14. Deep Reinforcement Learning Integration

Sinergym provides features to utilize Deep Reinforcement Learning algorithms from Stable Baselines 3. However, Sinergym is also compatible with any algorithm that operates with the Gymnasium interface.

To this end, we will refine and develop Callbacks, a set of functions that will be called at specific stages of the training procedure. Callbacks allow you to access the internal state of the RL model during training. They enable monitoring, auto-saving, model manipulation, progress bars, and more. Our callbacks inherit from Stable Baselines 3 and can be found in sinergym/sinergym/utils/callbacks.py.

14.1. Evaluation Callback

An enhanced callback, named LoggerEvalCallback, is used for evaluating the model versions obtained during the training process with Sinergym. It stores the best model obtained, not necessarily the final one from the training process. This callback inherits from Stable Baselines 3’s EventCallback.

This callback functions similarly to EvalCallback from Stable Baselines 3 but includes numerous enhancements and specific adaptations for Sinergym and for logging relevant information during the process.

It requires that the evaluation environment be previously wrapped by a child class of BaseLoggerWrapper. This is essential for the callback to access the logger’s methods and attributes and to log information correctly.

Additionally, this callback saves the best model and evaluation summaries (CSV file) in a folder named evaluation within the training environment’s output.

To log all this data to the Weights and Biases platform, the training environment must be previously wrapped with the WandbLoggerWrapper class (see Logger Wrappers). This allows evaluation data to be recorded on the Weights and Biases platform. Encapsulating the evaluation environment is not necessary unless detailed monitoring of these episodes is desired.

The data logged on the platform, in the Evaluations section, will depend on the specific logger wrapper used and its episode summary. Thus, to obtain new metrics, the logger wrapper must be modified, not the callback.

The number of episodes run in each evaluation and their frequency can be configured, and metrics from the underlying logger can be excluded if desired. Moreover, if normalization in observation space is applied, the callback will automatically copy the calibration parameters from the training environment to the evaluation environment.

More episodes lead to more accurate averages of the reward-based indicators, providing a more realistic assessment of the current model’s performance. However, this increases the time required. To see an example, visit Training a model.

14.2. Usage

14.2.1. Model Training

Leverage this functionality for your experiments using the script sinergym/scripts/train/train_agent.py.

Key considerations for your experiments:

Models are built using an algorithm constructor, each with its own specific parameters. Defaults are used if none are defined.
If you normalize the environment wrapper, models will train in these normalized spaces.
Concatenate callbacks in a CallbackList instance from Stable Baselines 3.
The neural network begins training upon executing the model.learn() method, where you specify timesteps, callbacks, and log_interval.
Curriculum Learning can be implemented by adding a model field with a valid model path. The script will load and train the model.
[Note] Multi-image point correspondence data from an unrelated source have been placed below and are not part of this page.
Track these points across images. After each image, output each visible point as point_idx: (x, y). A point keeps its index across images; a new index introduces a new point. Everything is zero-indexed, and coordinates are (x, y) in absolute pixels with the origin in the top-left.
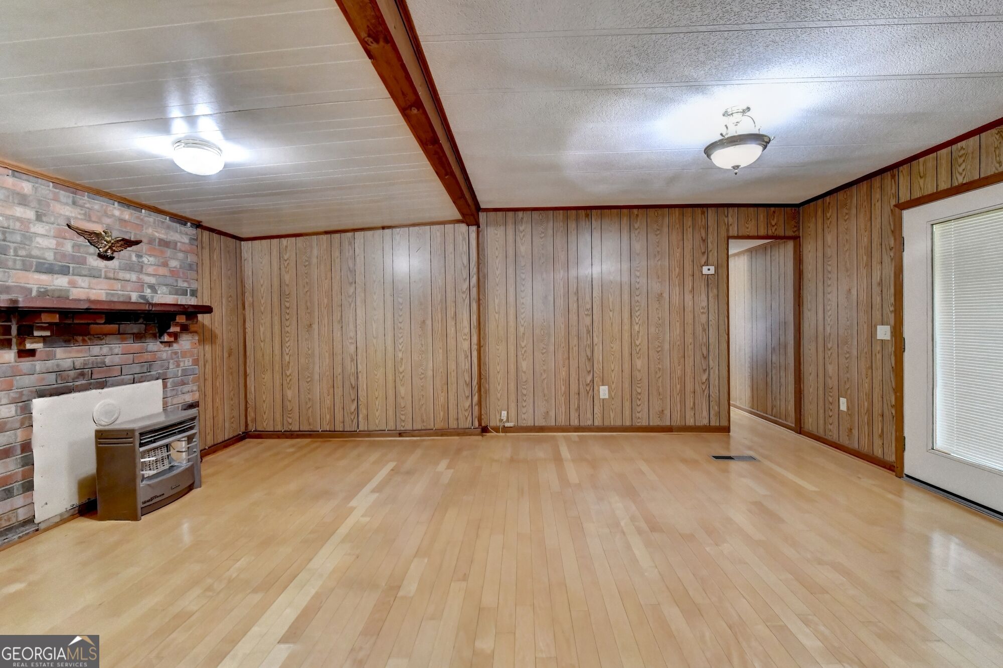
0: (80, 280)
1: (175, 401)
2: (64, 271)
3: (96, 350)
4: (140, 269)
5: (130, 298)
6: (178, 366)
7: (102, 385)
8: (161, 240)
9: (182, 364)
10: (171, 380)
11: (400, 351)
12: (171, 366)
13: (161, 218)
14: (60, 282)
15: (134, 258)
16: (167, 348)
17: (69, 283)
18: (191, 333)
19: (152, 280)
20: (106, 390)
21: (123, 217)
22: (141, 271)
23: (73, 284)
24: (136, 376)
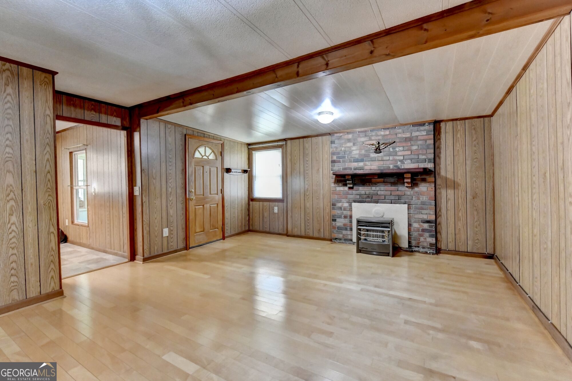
0: (367, 163)
1: (416, 216)
2: (362, 160)
3: (374, 188)
4: (395, 154)
5: (390, 167)
6: (419, 199)
7: (377, 202)
8: (406, 138)
9: (421, 199)
10: (413, 206)
12: (414, 199)
13: (406, 127)
14: (361, 164)
15: (391, 150)
16: (411, 190)
17: (364, 164)
18: (428, 182)
19: (402, 158)
20: (378, 204)
21: (386, 134)
22: (396, 155)
23: (366, 165)
24: (392, 200)
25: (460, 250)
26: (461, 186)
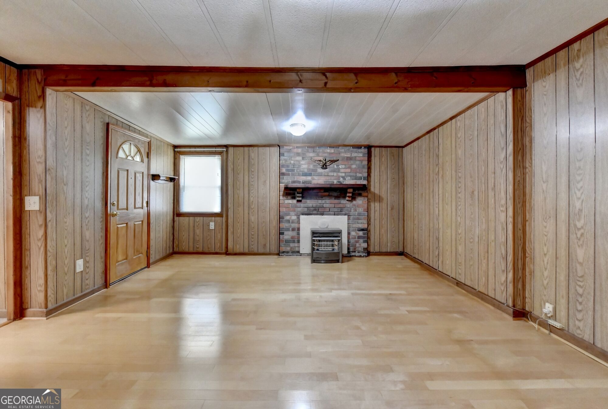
0: (316, 178)
1: (354, 226)
2: (310, 175)
3: (320, 201)
4: (338, 170)
5: (334, 182)
6: (355, 210)
7: (322, 214)
8: (347, 157)
9: (358, 210)
10: (352, 217)
11: (459, 216)
12: (352, 211)
13: (348, 148)
14: (309, 178)
15: (335, 167)
16: (350, 203)
17: (311, 178)
18: (363, 196)
19: (343, 175)
20: (323, 216)
21: (331, 152)
22: (339, 172)
23: (314, 179)
24: (335, 212)
25: (383, 251)
26: (384, 199)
The train_agent.py script requires a single parameter, -conf, a string indicating the JSON file containing all experiment details. Refer to the JSON structure in sinergym/scripts/train/train_agent_PPO.json:

Mandatory parameters: environment, episodes, algorithm (and any non-default algorithm parameters).
Optional parameters: environment parameters (overwrites default if specified), seed, pre-training model to load, experiment ID, wrappers (in order), training evaluation, and cloud options.
Field names must match the example, or the experiment will fail.

The script performs the following:

Names the experiment in the format: <algorithm>-<environment_name>-episodes<episodes_int>-seed<seed_value>(<experiment_date>)

Sets environment parameters if specified.

Applies specified wrappers from JSON.

Save all experiment’s hyperparameters in WandB if a session is detected.

Defines model algorithm with specified hyperparameters.

Calculates training timesteps from number of episodes.

Sets up evaluation callback if specified.

Trains with environment.

If remote store is specified, saves all outputs in Google Cloud Bucket. If wandb is specified, saves all outputs in wandb run artifact.

Auto-deletes remote container in Google Cloud Platform if auto-delete parameter is specified.

14.2.2. Model Loading

Use the script sinergym/scripts/eval/load_agent.py to load and evaluate or execute a previously trained model.

The load_agent.py script requires a single parameter, -conf, a string indicating the JSON file containing all evaluation details. Refer to the JSON structure in sinergym/scripts/eval/load_agent_example.json:

Mandatory parameters: environment, episodes, algorithm (name only), and model to load: local (model) or remote (wandb_model).
Optional parameters: environment parameters (overwrites default if specified), experiment ID, wrappers (in order), and cloud options.

The script loads the model and predicts actions from states over the specified episodes. The information is collected and sent to remote storage (like WandB) if specified, otherwise it remains in local memory.

The model field in JSON can be a local path to the model, a bucket url in the form gs://, or a wandb artifact path for stored models.

Note

This project is a work in progress. Direct support for additional algorithms is planned for the future!